::: Data provided :::

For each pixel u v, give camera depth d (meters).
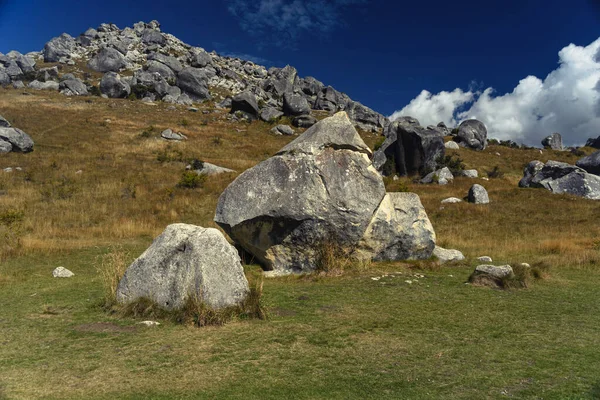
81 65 94.62
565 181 30.58
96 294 8.77
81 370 4.99
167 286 7.26
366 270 11.37
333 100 89.62
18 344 5.85
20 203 22.14
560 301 8.63
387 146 42.09
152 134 44.78
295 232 11.19
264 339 6.07
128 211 22.56
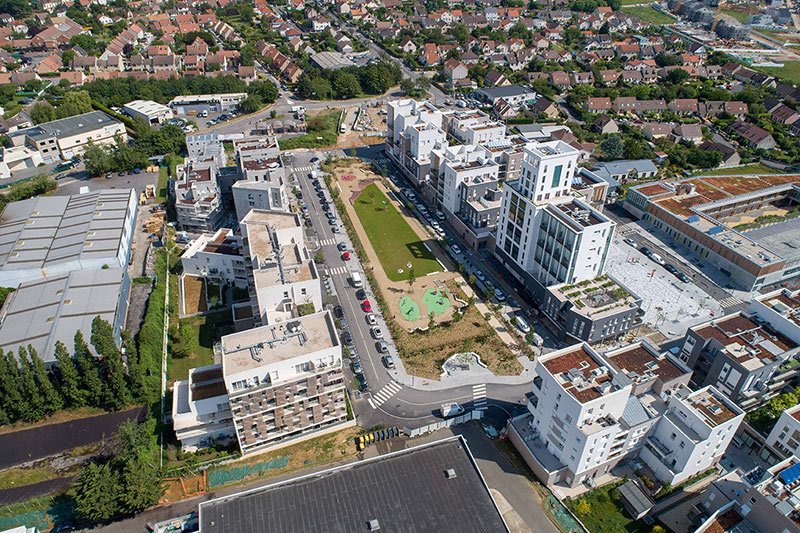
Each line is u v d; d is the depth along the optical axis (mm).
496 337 147375
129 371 122688
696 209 194000
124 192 191625
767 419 119750
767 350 123562
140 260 174125
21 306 140875
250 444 113688
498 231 174125
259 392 105750
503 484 110125
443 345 144500
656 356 119250
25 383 114375
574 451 104500
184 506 105312
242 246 154750
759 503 91438
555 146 165625
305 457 114812
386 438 119500
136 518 103062
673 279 171375
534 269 160125
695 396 111375
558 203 152500
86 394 120250
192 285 165000
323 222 198625
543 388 109812
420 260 178875
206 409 112250
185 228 188875
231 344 111000
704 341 127750
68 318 136250
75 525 101500
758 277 164125
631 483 107688
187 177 193625
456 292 163875
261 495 96125
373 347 143875
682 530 101688
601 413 103812
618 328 141000
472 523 91688
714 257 177750
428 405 127500
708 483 110688
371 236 190875
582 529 102000
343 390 116312
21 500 103688
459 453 104250
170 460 113062
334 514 92688
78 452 112688
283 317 124438
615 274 172500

:::

Work order - Write the records out once more, exactly as they appear, with no pictures.

Task solution -
For each pixel u v, give camera depth d (meters).
81 65 94.62
565 181 30.58
96 294 8.77
81 370 4.99
167 286 7.26
366 270 11.37
333 100 89.62
18 344 5.85
20 203 22.14
560 301 8.63
387 146 42.09
152 134 44.78
295 232 11.19
264 339 6.07
128 211 22.56
Each line is u v d; d is the depth along the optical axis (mm).
496 337 147375
129 371 122688
696 209 194000
124 192 191625
767 419 119750
767 350 123562
140 260 174125
21 306 140875
250 444 113688
498 231 174125
259 392 105750
503 484 110125
443 345 144500
656 356 119250
25 383 114375
574 451 104500
184 506 105312
242 246 154750
759 503 91438
555 146 165625
305 457 114812
386 438 119500
136 518 103062
673 279 171375
534 269 160125
695 396 111375
558 203 152500
86 394 120250
192 285 165000
323 222 198625
543 388 109812
420 260 178875
206 409 112250
185 228 188875
231 344 111000
704 341 127750
68 318 136250
75 525 101500
758 277 164125
631 483 107688
187 177 193625
456 292 163875
261 495 96125
373 347 143875
682 530 101688
601 413 103812
618 328 141000
472 523 91688
714 257 177750
428 405 127500
708 483 110688
371 236 190875
582 529 102000
343 390 116312
21 500 103688
459 453 104250
170 460 113062
334 514 92688
78 452 112688
283 317 124438
615 274 172500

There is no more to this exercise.